→ **TEXTO DA PÁGINA**
· · · · ·
Das pequenas vilas do Vale Sagrado escolhi Ollantaytambo. Uma simpática terra, muito bem localizada no Vale Sagrado. Tem estação de comboio para ir directamente para Machu Picchu e pode usá-la como base para visitar o resto do vale (que não deve ser descurado). E, a sua altitude pouco superior a dois mil metros, permite-lhe fazer uma boa aclimatização antes de se dedicar a “escalar” as ladeiras de Cusco.

Os bilhetes para Machu Picchu
Esta é uma das fases mais complicadas do processo. Há diversos bilhetes e horários à escolha: 
•    Apenas o sítio arqueológico de Machu Picchu.
•    O sítio arqueológico de Machu Picchu e Huayna Picchu (o bilhete mais “raro”. Tente reservar com uns três meses de antecedência).
•    O sítio arqueológico de Machu Picchu e a Montanha de Machu Picchu (aquela que fica nas “traseiras” da típica fotografia de Machu Picchu).
· · · · ·
→ **TAREFA ATRIBUÍDA 1**
Reescreva o trecho do texto da página desde "Das pequenas vilas" até "de Machu Picchu).", inclusive, substituindo "sítio arqueológico" por "santuário histórico".
· · · · ·
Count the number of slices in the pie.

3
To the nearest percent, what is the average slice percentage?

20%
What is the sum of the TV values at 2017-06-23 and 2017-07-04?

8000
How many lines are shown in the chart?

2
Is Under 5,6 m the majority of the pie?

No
· · · · ·
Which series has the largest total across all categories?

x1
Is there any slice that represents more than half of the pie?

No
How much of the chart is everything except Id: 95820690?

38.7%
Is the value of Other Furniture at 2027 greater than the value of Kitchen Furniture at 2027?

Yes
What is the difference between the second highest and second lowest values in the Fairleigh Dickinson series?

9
· · · · ·
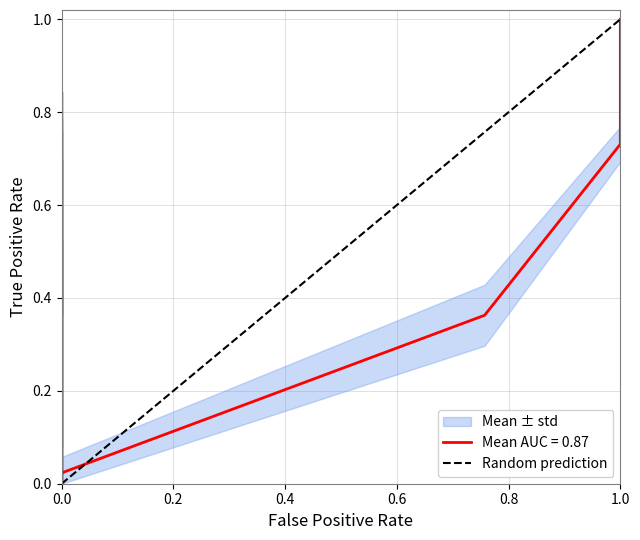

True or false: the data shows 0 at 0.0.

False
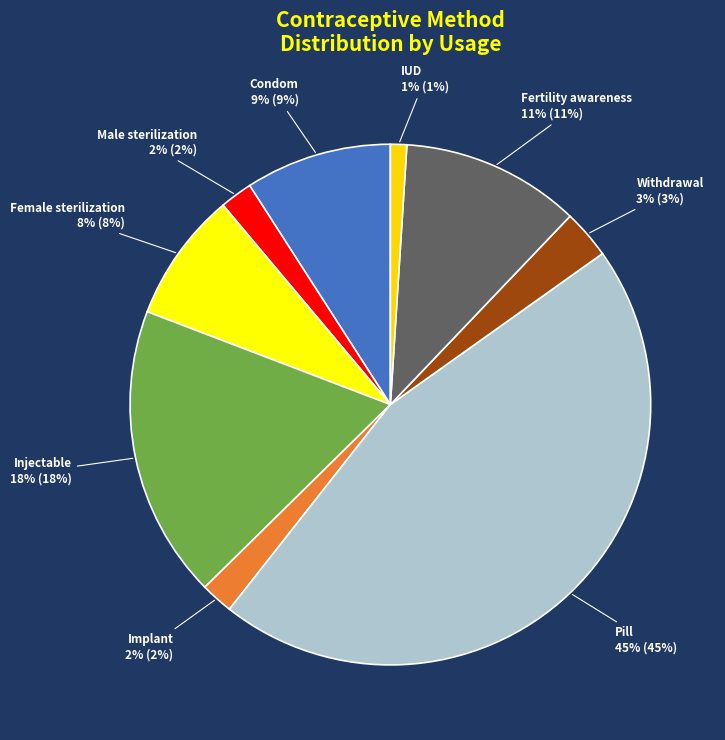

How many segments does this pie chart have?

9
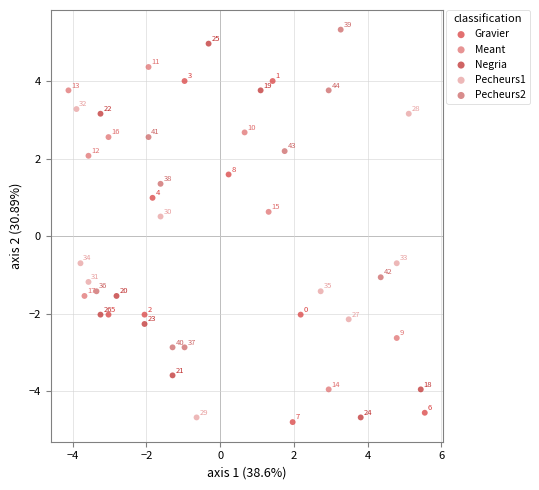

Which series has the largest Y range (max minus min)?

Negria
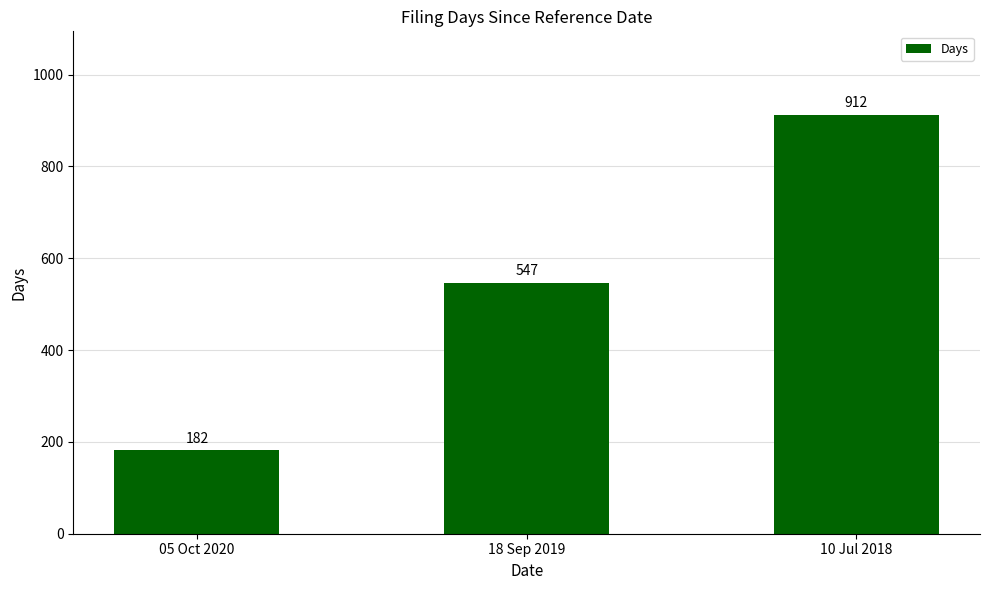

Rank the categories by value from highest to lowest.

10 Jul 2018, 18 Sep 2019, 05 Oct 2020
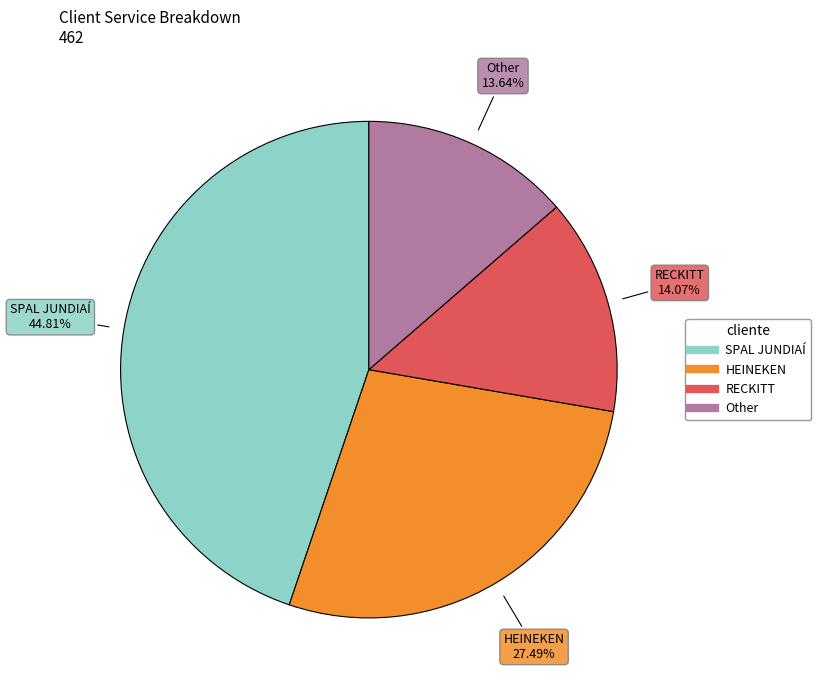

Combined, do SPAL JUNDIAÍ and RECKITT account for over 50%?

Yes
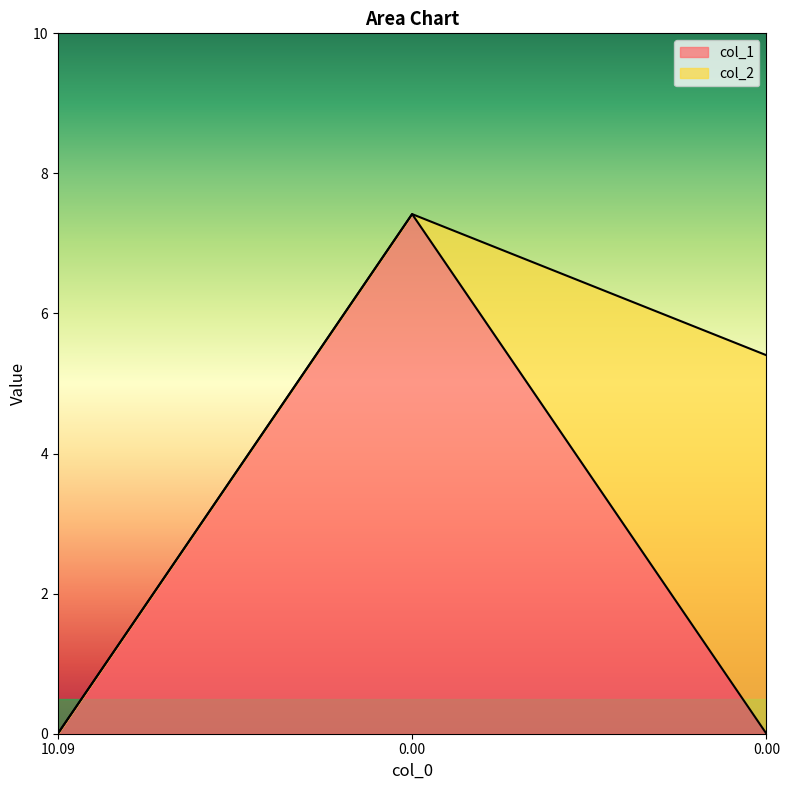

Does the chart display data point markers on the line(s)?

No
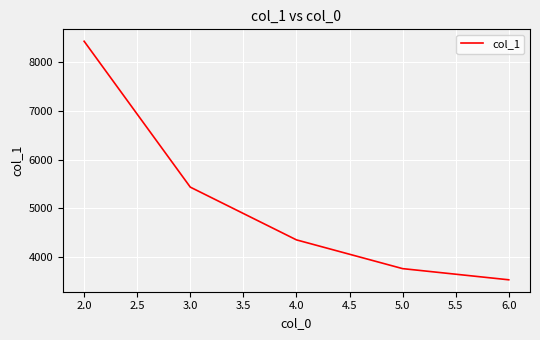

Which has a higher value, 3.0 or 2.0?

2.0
· · · · ·
→ **TAREFA ATRIBUÍDA 2**
Mostre cada uma das linhas que contém a palavra "lowest", levando em conta as maiúsculas e minúsculas.

→ **ESPAÇO PARA RESPOSTA 1**
Das pequenas vilas do Vale Sagrado escolhi Ollantaytambo. Uma simpática terra, muito bem localizada no Vale Sagrado. Tem estação de comboio para ir directamente para Machu Picchu e pode usá-la como base para visitar o resto do vale (que não deve ser descurado). E, a sua altitude pouco superior a dois mil metros, permite-lhe fazer uma boa aclimatização antes de se dedicar a “escalar” as ladeiras de Cusco.

Os bilhetes para Machu Picchu
Esta é uma das fases mais complicadas do processo. Há diversos bilhetes e horários à escolha: 
•    Apenas o santuário histórico de Machu Picchu.
•    O santuário histórico de Machu Picchu e Huayna Picchu (o bilhete mais “raro”. Tente reservar com uns três meses de antecedência).
•    O santuário histórico de Machu Picchu e a Montanha de Machu Picchu (aquela que fica nas “traseiras” da típica fotografia de Machu Picchu).

→ **ESPAÇO PARA RESPOSTA 2**
What is the difference between the second highest and second lowest values in the Fairleigh Dickinson series?
Rank the categories by value from highest to lowest.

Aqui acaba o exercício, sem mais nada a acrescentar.